Extension Service veterinarians are urging cattle producers to include prevention in their branding and turnout calf vaccination programs.
Drought conditions prevail, so short supplies of grass and water are of major concern to producers. Sick calves only make the situation worse.
Producers often refer to these calves as having dust pneumonia.
“Dust pneumonia really doesn’t exist,” says North Dakota State University Extension Service veterinarian Charlie Stoltenow. “Dust does not cause pneumonia, but it does add to the total stress suffered by an animal during drought conditions. If a calf died due to ‘dust pneumonia,’ it actually died from bovine respiratory disease, or BRD complex.”
Each year BRD complex costs U.S. producers about $500 million.

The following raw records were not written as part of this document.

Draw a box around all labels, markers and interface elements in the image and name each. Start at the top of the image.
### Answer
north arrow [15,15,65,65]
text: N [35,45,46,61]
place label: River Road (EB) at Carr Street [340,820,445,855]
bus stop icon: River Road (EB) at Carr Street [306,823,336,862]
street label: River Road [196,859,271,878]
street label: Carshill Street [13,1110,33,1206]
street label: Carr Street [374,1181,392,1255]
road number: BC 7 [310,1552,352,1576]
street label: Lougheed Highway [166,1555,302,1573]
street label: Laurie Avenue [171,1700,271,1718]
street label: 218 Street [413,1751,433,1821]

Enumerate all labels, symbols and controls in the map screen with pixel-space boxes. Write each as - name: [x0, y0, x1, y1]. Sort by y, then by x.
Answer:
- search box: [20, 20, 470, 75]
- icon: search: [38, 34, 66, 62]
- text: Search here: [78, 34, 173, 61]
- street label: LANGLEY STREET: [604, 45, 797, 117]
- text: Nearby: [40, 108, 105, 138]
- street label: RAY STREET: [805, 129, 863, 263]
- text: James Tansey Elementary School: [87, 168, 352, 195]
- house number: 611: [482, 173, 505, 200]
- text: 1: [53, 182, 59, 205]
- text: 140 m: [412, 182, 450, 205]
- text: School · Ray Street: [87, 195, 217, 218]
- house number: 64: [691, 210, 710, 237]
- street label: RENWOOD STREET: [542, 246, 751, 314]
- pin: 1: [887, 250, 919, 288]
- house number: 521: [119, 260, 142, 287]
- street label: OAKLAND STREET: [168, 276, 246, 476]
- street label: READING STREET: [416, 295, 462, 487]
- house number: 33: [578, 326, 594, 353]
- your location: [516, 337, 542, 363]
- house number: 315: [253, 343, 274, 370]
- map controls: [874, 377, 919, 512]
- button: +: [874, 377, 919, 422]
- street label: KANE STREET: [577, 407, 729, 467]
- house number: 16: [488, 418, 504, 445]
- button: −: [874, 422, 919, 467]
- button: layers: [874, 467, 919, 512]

Most cases of BRD occur during the fall months, when calves come off range and pasture, and are weaned and put into feedlots. However, during years of intense stress early in a calf’s life, pneumonia can occur when it is on pasture.
“Producers need to start thinking now about vaccinating calves for respiratory pathogens before they are turned out onto pasture because having to treat calves out on pasture is not an ideal situation.”
While postweaning BRD has been well-defined through the years, its occurrence in calves on summer pasture is not as well-understood. Possible factors that may play a role are infections with viruses such as infectious bovine rhinotracheitis (IBR), bovine respiratory syncytial virus (BRSV) and bovine virus diarrhea (BVD); stressful events, such as long-distance movements or weather events; mineral deficiencies; and dusty conditions, all of which affect the calf’s ability to fight off BRD.
Stoltenow and Daly recommend producers work with their veterinarian to plan a calf health program for this year’s pasture season. This may include vaccines that protect against viruses such as IBR, BRSV and BVD or, in some cases, against bacterial pathogens such as Mannheimia or Pasteurella.
“If we are treating BRD out on pasture, we are too late in the game for economical intervention,” says Stoltenow. “Every time we have to treat an animal for a respiratory condition, we are lowering the performance and value of that animal. Prevention is the key to profitability.”